Cover crops can sequester soil organic carbon
A 12-year University of Illinois study shows that, although the use of cover crops does not improve crop yields, the practice does increase the amount of sequestered soil organic carbon using three different soil management systems.
U of I soil scientist Ken Olson evaluated plots that were subjected to no-till, chisel plow and moldboard plow treatments with and without hairy vetch and cereal rye cover crops.
"By 2012, we found that the soil tillage plots that had cover-crop treatments had more soil organic carbon stock than those without cover crops for the same soil root zone and tillage treatment," Olson said.

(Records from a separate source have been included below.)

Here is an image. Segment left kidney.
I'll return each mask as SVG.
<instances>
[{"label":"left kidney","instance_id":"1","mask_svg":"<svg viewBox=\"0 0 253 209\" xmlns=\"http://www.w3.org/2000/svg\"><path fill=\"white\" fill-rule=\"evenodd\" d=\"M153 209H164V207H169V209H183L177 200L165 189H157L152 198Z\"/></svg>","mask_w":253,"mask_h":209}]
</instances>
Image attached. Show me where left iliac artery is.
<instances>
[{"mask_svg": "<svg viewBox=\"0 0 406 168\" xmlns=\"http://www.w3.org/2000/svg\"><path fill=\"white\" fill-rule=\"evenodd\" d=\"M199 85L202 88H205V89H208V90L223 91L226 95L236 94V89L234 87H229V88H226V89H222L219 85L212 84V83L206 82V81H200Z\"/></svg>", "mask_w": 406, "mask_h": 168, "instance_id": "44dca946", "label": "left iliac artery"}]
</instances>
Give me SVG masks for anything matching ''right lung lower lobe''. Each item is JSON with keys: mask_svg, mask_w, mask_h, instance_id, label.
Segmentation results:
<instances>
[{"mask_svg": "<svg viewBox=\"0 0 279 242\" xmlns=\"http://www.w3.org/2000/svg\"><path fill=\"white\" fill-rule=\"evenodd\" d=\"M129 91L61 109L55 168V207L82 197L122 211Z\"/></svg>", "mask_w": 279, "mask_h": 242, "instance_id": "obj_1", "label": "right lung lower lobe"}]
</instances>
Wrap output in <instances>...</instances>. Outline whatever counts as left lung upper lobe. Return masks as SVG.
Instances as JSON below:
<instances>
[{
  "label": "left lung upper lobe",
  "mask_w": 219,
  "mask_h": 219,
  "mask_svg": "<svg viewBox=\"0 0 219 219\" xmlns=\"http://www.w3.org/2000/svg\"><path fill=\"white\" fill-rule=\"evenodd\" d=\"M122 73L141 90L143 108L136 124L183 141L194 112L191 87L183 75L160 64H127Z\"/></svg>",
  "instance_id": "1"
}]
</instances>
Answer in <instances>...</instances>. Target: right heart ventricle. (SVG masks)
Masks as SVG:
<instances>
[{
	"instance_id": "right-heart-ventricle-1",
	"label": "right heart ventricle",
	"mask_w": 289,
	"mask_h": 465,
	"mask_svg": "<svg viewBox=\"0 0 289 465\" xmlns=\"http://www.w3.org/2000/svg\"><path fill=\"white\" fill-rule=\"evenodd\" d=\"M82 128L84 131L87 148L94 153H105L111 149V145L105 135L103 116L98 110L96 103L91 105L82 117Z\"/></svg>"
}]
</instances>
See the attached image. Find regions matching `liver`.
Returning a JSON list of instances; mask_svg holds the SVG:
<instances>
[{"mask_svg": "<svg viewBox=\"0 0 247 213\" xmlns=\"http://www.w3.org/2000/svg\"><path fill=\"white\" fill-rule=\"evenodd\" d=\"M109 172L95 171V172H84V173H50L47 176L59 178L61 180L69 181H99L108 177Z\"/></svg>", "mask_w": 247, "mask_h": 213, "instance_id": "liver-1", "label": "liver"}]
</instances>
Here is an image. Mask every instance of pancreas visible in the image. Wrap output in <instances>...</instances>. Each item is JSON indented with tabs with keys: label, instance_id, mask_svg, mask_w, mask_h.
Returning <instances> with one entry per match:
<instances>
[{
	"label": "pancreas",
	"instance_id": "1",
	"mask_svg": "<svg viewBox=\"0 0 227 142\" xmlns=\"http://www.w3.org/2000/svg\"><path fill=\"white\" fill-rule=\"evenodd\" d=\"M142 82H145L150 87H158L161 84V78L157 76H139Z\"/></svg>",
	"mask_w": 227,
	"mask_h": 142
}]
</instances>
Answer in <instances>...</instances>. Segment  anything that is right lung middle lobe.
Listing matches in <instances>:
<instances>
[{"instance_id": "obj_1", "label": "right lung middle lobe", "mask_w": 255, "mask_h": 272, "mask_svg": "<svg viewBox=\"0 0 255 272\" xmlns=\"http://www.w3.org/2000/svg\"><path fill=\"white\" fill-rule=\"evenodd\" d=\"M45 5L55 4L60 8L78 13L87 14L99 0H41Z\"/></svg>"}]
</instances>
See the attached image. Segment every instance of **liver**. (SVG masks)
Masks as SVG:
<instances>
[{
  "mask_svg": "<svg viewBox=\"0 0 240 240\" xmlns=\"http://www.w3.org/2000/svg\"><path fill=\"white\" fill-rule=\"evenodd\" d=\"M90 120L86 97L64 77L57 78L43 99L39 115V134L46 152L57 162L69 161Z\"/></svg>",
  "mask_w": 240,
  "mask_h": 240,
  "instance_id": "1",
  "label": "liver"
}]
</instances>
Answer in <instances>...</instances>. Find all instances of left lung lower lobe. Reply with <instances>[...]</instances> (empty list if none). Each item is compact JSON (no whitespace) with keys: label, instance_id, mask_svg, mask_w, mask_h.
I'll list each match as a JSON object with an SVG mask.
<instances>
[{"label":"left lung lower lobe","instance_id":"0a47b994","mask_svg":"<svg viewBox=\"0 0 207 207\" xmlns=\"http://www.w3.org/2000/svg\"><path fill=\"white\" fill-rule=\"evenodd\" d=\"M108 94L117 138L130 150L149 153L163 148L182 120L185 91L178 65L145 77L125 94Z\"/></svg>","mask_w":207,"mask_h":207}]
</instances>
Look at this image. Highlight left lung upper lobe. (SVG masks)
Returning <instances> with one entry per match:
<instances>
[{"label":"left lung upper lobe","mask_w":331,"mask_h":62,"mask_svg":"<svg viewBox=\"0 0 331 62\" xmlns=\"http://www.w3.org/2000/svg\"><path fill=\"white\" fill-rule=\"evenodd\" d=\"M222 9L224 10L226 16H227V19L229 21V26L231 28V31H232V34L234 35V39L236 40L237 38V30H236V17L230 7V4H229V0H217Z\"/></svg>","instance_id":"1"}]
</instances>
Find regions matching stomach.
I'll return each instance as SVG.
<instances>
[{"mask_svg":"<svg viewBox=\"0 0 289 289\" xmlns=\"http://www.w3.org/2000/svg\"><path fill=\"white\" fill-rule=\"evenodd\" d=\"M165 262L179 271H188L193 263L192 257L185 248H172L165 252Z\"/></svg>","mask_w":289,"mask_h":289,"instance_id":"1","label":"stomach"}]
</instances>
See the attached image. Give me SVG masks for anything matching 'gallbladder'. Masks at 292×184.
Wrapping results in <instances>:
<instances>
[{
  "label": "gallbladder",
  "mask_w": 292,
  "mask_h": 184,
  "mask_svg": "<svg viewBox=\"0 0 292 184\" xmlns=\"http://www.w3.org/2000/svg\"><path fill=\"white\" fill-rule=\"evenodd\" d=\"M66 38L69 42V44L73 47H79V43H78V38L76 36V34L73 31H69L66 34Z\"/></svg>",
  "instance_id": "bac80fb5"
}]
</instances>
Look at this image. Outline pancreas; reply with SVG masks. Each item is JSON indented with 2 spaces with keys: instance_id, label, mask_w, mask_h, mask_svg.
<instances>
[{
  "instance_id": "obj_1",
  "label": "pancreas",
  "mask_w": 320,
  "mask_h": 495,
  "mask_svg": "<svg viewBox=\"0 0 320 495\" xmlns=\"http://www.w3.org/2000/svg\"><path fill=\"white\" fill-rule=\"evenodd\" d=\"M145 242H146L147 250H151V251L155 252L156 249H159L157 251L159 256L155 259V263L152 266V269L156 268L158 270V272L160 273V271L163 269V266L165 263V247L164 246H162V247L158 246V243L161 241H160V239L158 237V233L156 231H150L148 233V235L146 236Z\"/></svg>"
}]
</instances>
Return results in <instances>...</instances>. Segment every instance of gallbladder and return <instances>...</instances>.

In fact, Olson said that the no-till system, with cover crops, sequestered the most soil organic carbon when compared to the pre-treatment from the year 2000 no-till baseline soil organic carbon stock.
"In addition, the no-tilled, chisel plowed, and moldboard-plowed plots with cover crops all sequestered soil organic carbon above the pre-treatment baseline levels of the same tillage treatment."
With the addition of cover crops to all tillage treatments for the 12-year study, the soil organic carbon stock gains were 30 percent higher for no-till, 10 percent higher for chisel plowed, and 18 percent for moldboard-plowed plots.
"This suggests that soil organic carbon stock losses from tillage, water erosion, and some disturbance or mixing during no-till planting, aeration, nitrogen injection in corn years, and mineralization were less than the soil organic carbon gain from the cover-crop treatment," Olson said.
Olson stressed that establishing a baseline of soil organic carbon prior to the study is critical in order to claim that soil organic carbon is truly being sequestered.
"Management practices, such as no-till and cover crops, must create an increase in net soil organic carbon from a previous pre-treatment baseline, as well as result in a net reduction in atmospheric carbon dioxide levels to be described as having sequestered soil organic carbon," Olson said.
The study was conducted at U of I's Dixon Springs Agricultural Research Center in southern Illinois beginning in 2001 on sloping ground with a moderately well drained, eroded soil.